While a trust free payment mechanism sounds wonderful, this implementation cannot succeed in the real world. In my mind proof-of-work is already an ecological disaster. As long as the price of bitcoin goes up, there is an incentive for miners to commit more energy and resources - yet those resources do not increase productivity. Whether there is 1 transaction or 200k, Megawatts are wasted to mine that block. I doubt 99% of people getting into Bitcoin have a remote understanding of how this works. This concerns me far more than the threat of upending governments - my biggest fear is in fact that governments will instead choose to adopt this technology because they would love the ability to track the history of every transaction.

While there are several proposed solutions to many of bitcoins weaknesses, we live in the real world, and the real world goes where the money is. While bitcoin is decentralized in design, in reality, it is controlled by a few mining factions who ultimately control what code enhancements get adopted and how the game is played. Why would they want to increase the block-size, when a smaller block will lead to greater fees? Running a full node is getting expensive, and soon, only the deep pockets will be left to guard.

People will never get bitcoin. It's simply too confusing for the average person. The user experience is a disaster. You're telling me once I buy bitcoin, I'm supposed to transfer it to a hardware wallet? What's a hardware wallet? Wait, so if I accidentally am off by one character in the address I sent money too it's gone forever? There's no one I can call? Bitcoin should never have been any more than just a novelty for the technically inclined, or a technology used for something other than a currency. It's why I can't stand Coinbase - they are lining up the naive (and greedy) masses into the slaughterhouse.

I have non-technical friends who do not understand that their bitcoin is not backed by anything. They do not understand that the money they put in, was immediately taken out by someone else, and that the price of bitcoin is just a funny number. The $XXX billion dollar market cap is fiction. Owning a bitcoin does not give you claim to the output of some productive asset like a stock would. Unfortunately, history tells us we're in the early innings. The real dumb money is just getting in the door. But when the music stops, and the evangelists have squeezed enough out of this lemon, that funny number will go back to zero. And a lot of people who couldn't afford it will get really hurt.

I'm confident that I could be making a killing in bitcoin right now. But it's not about the money for me - my conscience just keeps saying stay away. I really hope either I've completely got it wrong or bitcoin just dies soon.

1 comments

You managed to cram so much wrong into a post it's unbelievable. Let's start with your 'off by one' address scare tactic. Bitcoin addresses contain a built-in check code, so it's generally not possible to send Bitcoins to a mistyped address.

https://en.bitcoin.it/wiki/Address

Ecological concerns?
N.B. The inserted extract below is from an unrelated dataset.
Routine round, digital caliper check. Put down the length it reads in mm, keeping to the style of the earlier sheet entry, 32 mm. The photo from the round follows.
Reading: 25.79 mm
A global, nacent value exchange system uses a little more than the total electricity of holiday lights. In fact many miners use cheap unused energy that would be otherwise costly to build infrastructure to sell normally.

https://icenter.co/chinese-hydroelectric-crackdown-herald-de...
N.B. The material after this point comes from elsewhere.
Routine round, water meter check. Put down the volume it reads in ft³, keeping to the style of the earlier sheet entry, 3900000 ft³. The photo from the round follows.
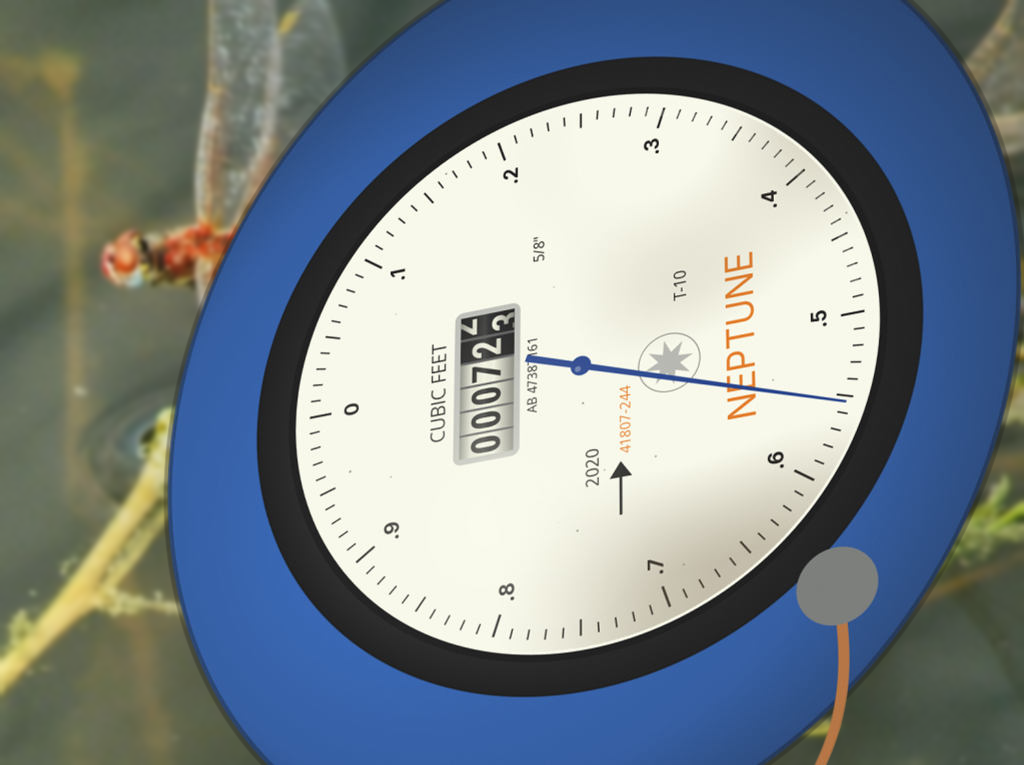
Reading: 722.55 ft³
Too confusing? Seems familiar. Here's a video from 1994 with some talk show hosts confused about 'internet'. Just watch this, please.

https://www.youtube.com/watch?v=UlJku_CSyNg

Fair on the first point (thank you, good to learn). Still doesn't make me feel better if I send something to the wrong (yet) valid address that I have no recourse to fix that. Or if I lose my key there is no institution who would be there to help me.
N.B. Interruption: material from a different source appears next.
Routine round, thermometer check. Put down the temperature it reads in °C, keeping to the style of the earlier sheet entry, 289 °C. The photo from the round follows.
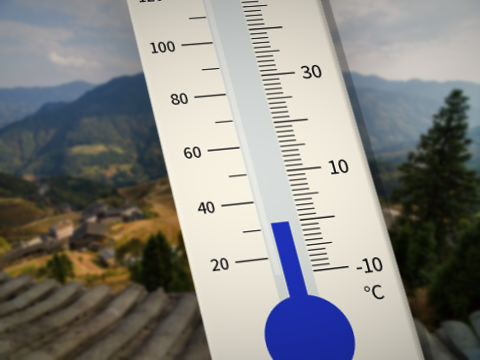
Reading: 0 °C
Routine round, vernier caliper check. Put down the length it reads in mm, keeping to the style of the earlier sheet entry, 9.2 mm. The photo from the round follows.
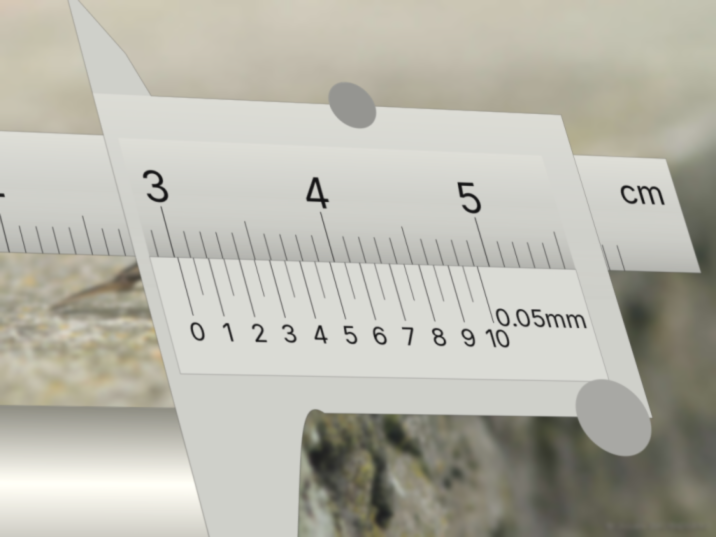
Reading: 30.2 mm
Hydro may be cheap for now, but does that make it okay? If Bitcoin keeps going up, at some point we'll exhaust those more convenient resources. The comparison to holiday lights is misleading because I never said that wasn't bad for the environment either. I'm not sure I can trust a site like icenter.co given it appears pro-bitcoin, but many people are analyzing the environmental impact of bitcoin and it's not negligible and only growing. You're right, it's nascent, and that's the scary part given how inefficient it is.

I stand by too confusing, especially when it comes to financial products. Try to explain proof-of-work to a non-technical person in less than 30 minutes. Explain hard-forks, segwit2, lightning network, double-spend, network attacks, and why the recommendation is to never leave your bitcoin on an exchange.

Our current system of money and banking isn't great, but this is not an improvement.

Edit: Now you've sent me down this other rabbit whole of educating myself on China's Hydro power. China's overbuilding of Dams may be in itself be a big problem (methane release, destruction of biodiversity, 300k deaths). I'd hate for Bitcoins popularity to contribute to the demand side of this equation.

Average person on the street knows almost literally nothing about how money of any kind works. They don’t understand fractional reserve banking, marginal taxation, compound interest, present / future value of money, marginal utility, double entry bookkeeping, annuities, amortization, dividend yields, etc, etc, etc. It’s exactly the same with technology and cars and on and on. Seriously, people do not get it. And yet the systems mostly work. We’re actually pretty good at taking complicated things and making them usable. Do you think people have the foggiest idea what happens under the hood with Apple Pay? There’s no way that the future of mass market cc will look anything like it does now.

From where I stand, there is zero reason that crypto-currency couldn’t be the backbone of all money in a few decades. It’s starting to feel inevitable.